Figure 1. Functional characteristics of 12 cytotoxic T-lymphocyte (CTL) clones with the same specificity. (A) Peptide concentrations required for half-maximal cytotoxicity, as measured for each CTL clone measured in a standard 51Cr-release assay of T2 target cells (HLA-A*02:01+) loaded with varying concentrations of the tyrosinase369–377 peptide. CTL fell in two groups, a low-avidity group (mean 1.12 × 10−8 M) and a high-avidity group (mean 1.25 × 10−10 M). (B) The capacity of CTL clones to secrete the the type 1 (Th1) cytokines interferon γ (IFNγ), interleukin-2 (IL-2) and tumor necrosis factor α (TNFα) upon co-culture with tyrosinase369–377 peptide-loaded T2 cells is shown as box and whiskers plots.

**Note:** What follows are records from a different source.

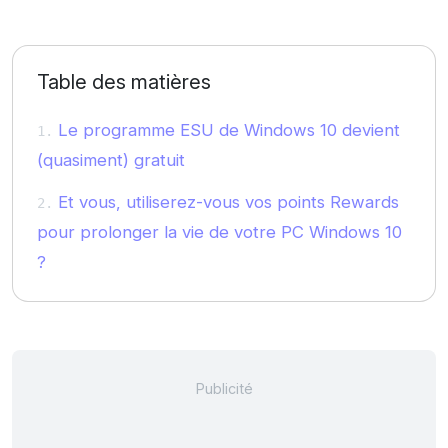
Table des matières
Le programme ESU de Windows 10 devient
(quasiment) gratuit
Et vous, utiliserez-vous vos points Rewards
pour prolonger la vie de votre PC Windows 10
?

Since both human and murine virus-specific T cells with increased peptide sensitivity and virus control secrete multiple pro-inflammatory cytokines,, we applied a similar functional analysis to our CTL clones, comparing 10 cytokines and chemokines. Likewise, we found that CD8+ CTLs with enhanced peptide sensitivity and high capacity for tumor recognition secreted a triplet of CD4-associated type 1 helper (Th1)-cytokines, including IFNγ, interleukin-2 (IL-2) and tumor necrosis factor α (TNFα), whereas lower avidity CTLs failed to produce these three cytokines simultaneously (Fig. 1B). These results extended the findings made with virus-specific CTLs to tumor-specific CD8+ T cells, by showing that high peptide sensitivity correlates with Th1-polycytokine production and a good control of tumor cells in vitro. Crucially, the TCR sequence of a high-avidity CTL clone transferred high antigen sensitivity, enhanced tumor recognition and capacity for Th1-polycytokine secretion to recipient lymphocytes, which represent the therapeutic form for clinical application.

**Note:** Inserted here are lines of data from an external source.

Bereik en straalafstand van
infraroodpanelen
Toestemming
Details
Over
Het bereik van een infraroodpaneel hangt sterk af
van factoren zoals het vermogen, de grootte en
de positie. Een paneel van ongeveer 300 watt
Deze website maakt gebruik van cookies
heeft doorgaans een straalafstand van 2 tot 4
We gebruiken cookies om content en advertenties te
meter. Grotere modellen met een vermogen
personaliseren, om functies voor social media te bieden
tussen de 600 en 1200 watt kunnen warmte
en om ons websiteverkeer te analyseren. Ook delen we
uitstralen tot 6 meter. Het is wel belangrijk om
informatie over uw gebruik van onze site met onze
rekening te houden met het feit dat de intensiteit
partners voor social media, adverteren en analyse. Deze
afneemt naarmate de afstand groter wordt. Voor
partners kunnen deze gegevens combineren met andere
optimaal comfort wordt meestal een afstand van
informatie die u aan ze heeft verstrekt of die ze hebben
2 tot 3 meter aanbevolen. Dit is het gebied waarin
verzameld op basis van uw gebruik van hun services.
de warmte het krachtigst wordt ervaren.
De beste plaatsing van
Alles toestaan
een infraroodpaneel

Since CTL selection should allow for the early elimination of non-specific or low-avidity CTLs in order to focus on high-avidity clones with desirable properties, the requirements of different assays for cell numbers and culture times should not be neglected. Fortunately, the lowest cell requirements were needed for multiplex cytokine secretion assays while giving the best prediction for peptide sensitivity and tumor lysis. In conclusion, our recent study demonstrates that polyfunctional Th1-cytokine secretion, rather than multimer-binding parameters, is most suited for the early selection of CTL clones whose TCRs have functional properties that are compatible with the efficient development of adoptive cell therapy based on engineered lymphocytes.